The amendment is intended to reduce both compliance costs for taxpayers and administrative costs to Inland Revenue.
When UOMI paid by the Commissioner was introduced, it was intended that it be assessable and subject to the RWT rules. This ensured that, from the taxpayer's perspective, UOMI paid by the Commissioner was treated, as much as possible, like interest received from a bank.
In practice, however, it resulted in an overly complex system with significant compliance costs for taxpayers, especially in relation to RWT credits. Inland Revenue was also faced with increased administrative costs.
Section NF 1(2)(a) has been amended to exclude UOMI paid by the Commissioner from being subject to the RWT rules. Sections NF 1(2)(a)(x), 1(3) and 1(3A) have been repealed, as they become unnecessary as a result of the amendment.

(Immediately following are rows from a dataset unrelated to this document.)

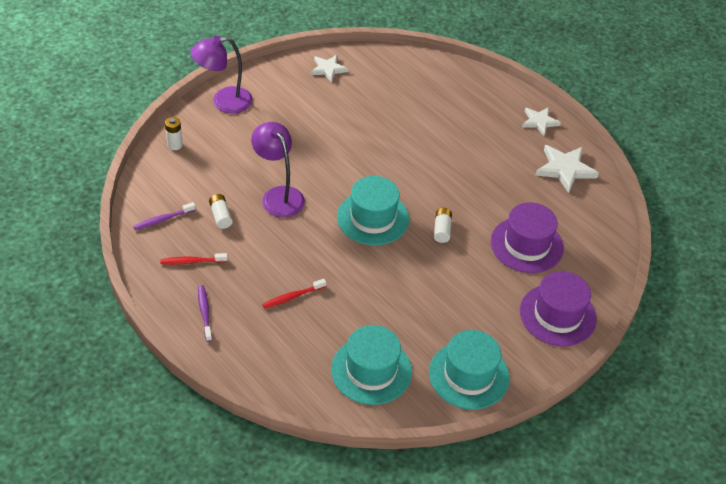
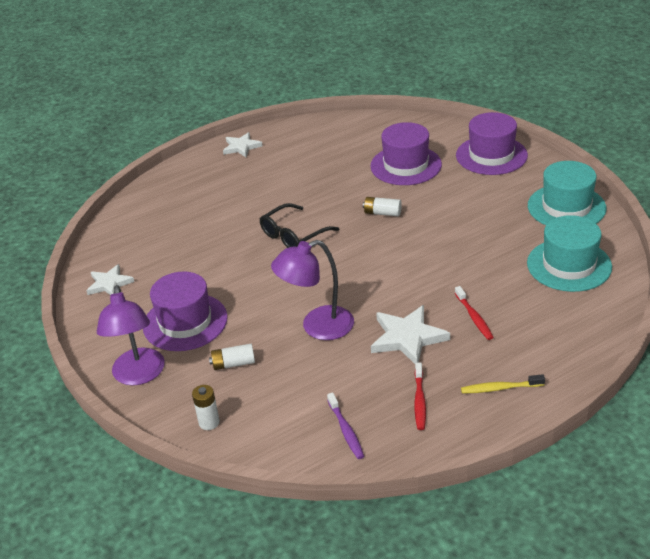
camera: 75 degrees left, 10 degrees down
(204, 313) = (500, 388): purple toothbrush -> yellow toothbrush
(221, 216) = (345, 376): white battery -> white battery (233, 364)
(283, 118) = (185, 322): none -> purple hat
(373, 218) = (361, 257): turquoise hat -> none
(401, 171) = (293, 235): none -> black glasses
(565, 169) = (310, 138): white star -> white star (407, 337)

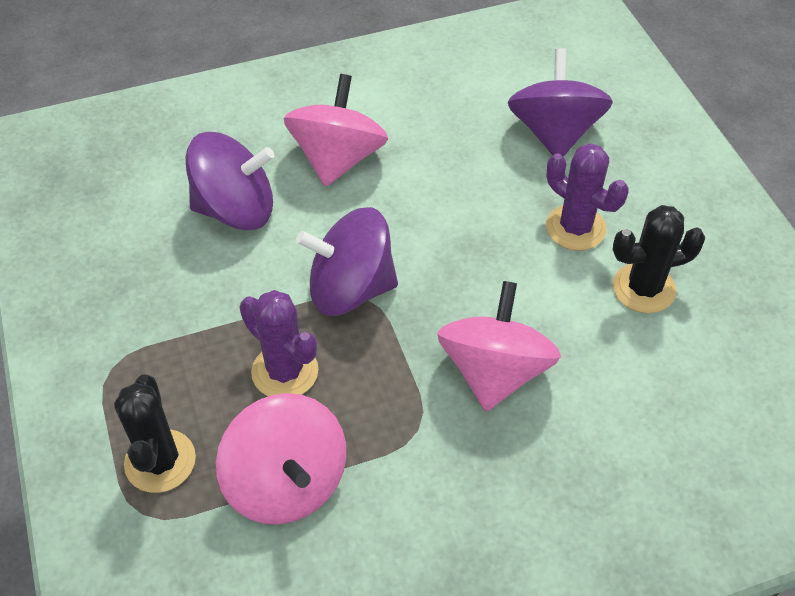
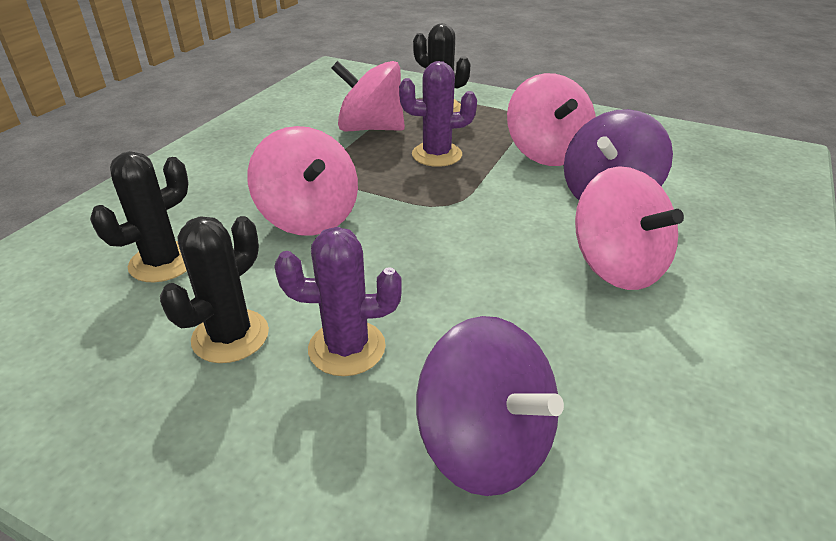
camera: 135 degrees right, 15 degrees down
(189, 292) = (546, 153): none -> pink spinning top
(350, 289) = (463, 202): purple spinning top -> none
(656, 405) = (163, 262): none -> black cactus

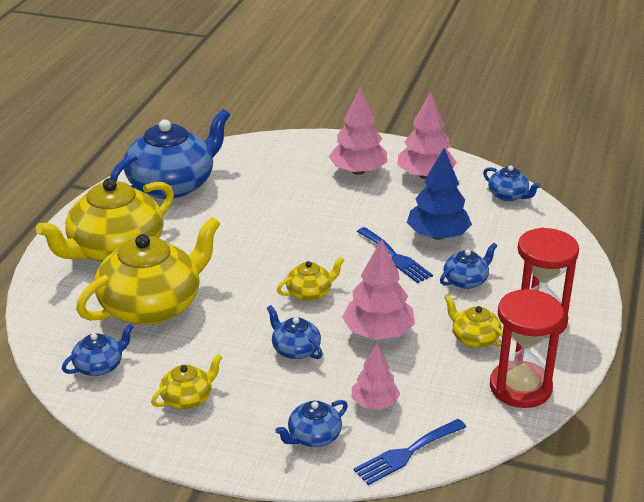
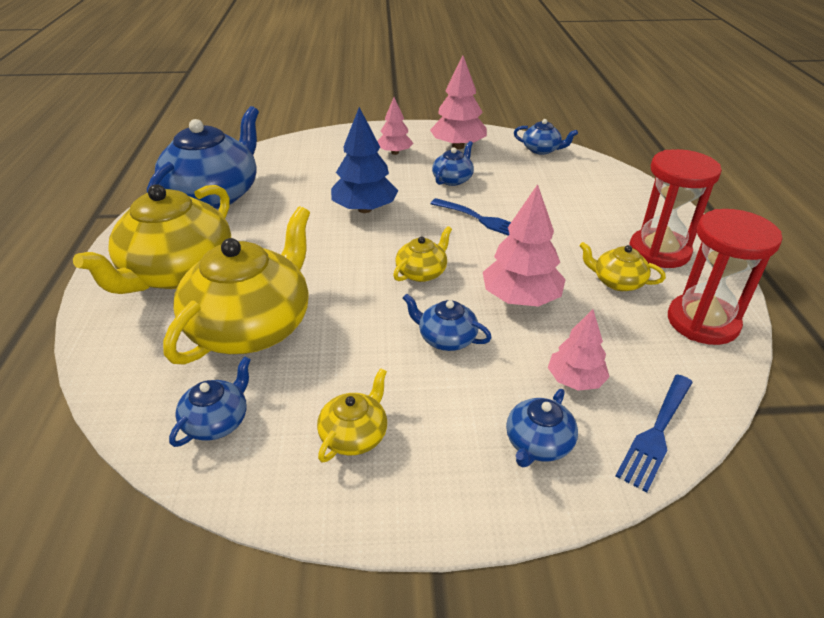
camera: 20 degrees left, 5 degrees up
(358, 171) = (395, 153): pink tree -> pink tree, size x0.63
(437, 236) = (507, 193): blue tree -> blue tree (364, 209)
(466, 280) = (564, 228): blue teapot -> blue teapot (453, 179)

UOMI paid by the Commissioner is no longer subject to withholding at source, although it is still gross income for tax purposes. It will now become part of a taxpayer's residual income tax calculation, and will either be added to the taxpayer's provisional tax payments or paid at the terminal tax date.
The amendment applies to interest payable as of 1 April 2005.